19 October 2017Last updated

Food | Recipes

Phirni (serves 4)

This classic rice pudding is popular all over the Indian subcontinent, especially during Eid as it is a great way to offset the spicy flavours of the main course

6 Aug 2013 | 02:46 pm
  • Phirni


    Source:Dennis B. Mallari/ANM


100g basmati rice, washed and soaked in water for 15 mins
1 litre milk
1 tsp green cardamoms, bruised
200g sweetened condensed milk
150g milk powder
2 tsp pistachio slivers
60g cashew nuts, chopped
2 tsp almond slivers
120g sugar
pinch saffron


1. Drain rice through a muslin cloth then grind until it gets a semolina-like texture. Stir in a few tablespoons of milk.
2. Bring remaining milk to a boil. Add cardamom and rice powder mixture, stirring constantly to avoid lumps.
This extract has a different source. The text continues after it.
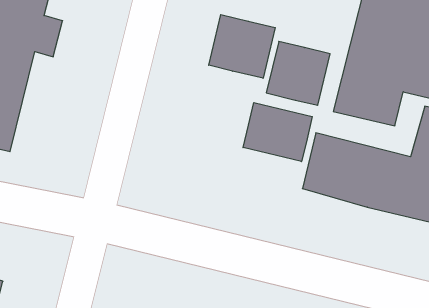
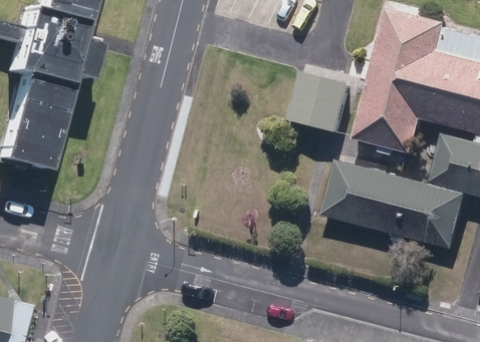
building: [209,15,275,78] -> none
building: [243,103,312,162] -> none

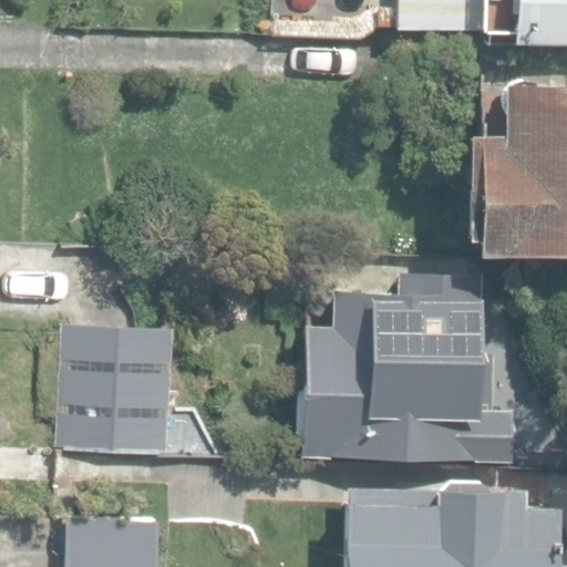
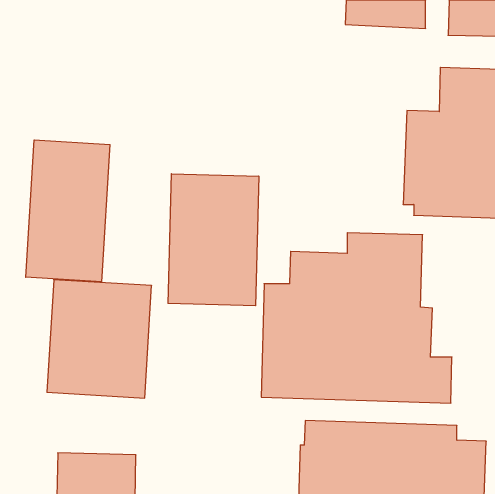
building: none -> [26,140,110,282]
building: none -> [168,174,259,306]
Cook over mediumhigh heat until rice is cooked and pudding thickens.
3. Reduce heat to low, add condensed milk and milk powder and stir well to combine.
4. Add half pistachios, cashews and almonds. Add sugar and stir until it dissolves.
5. Remove from heat, leave to cool then refrigerate until cold. Garnish with remaining nuts and saffron and serve cold.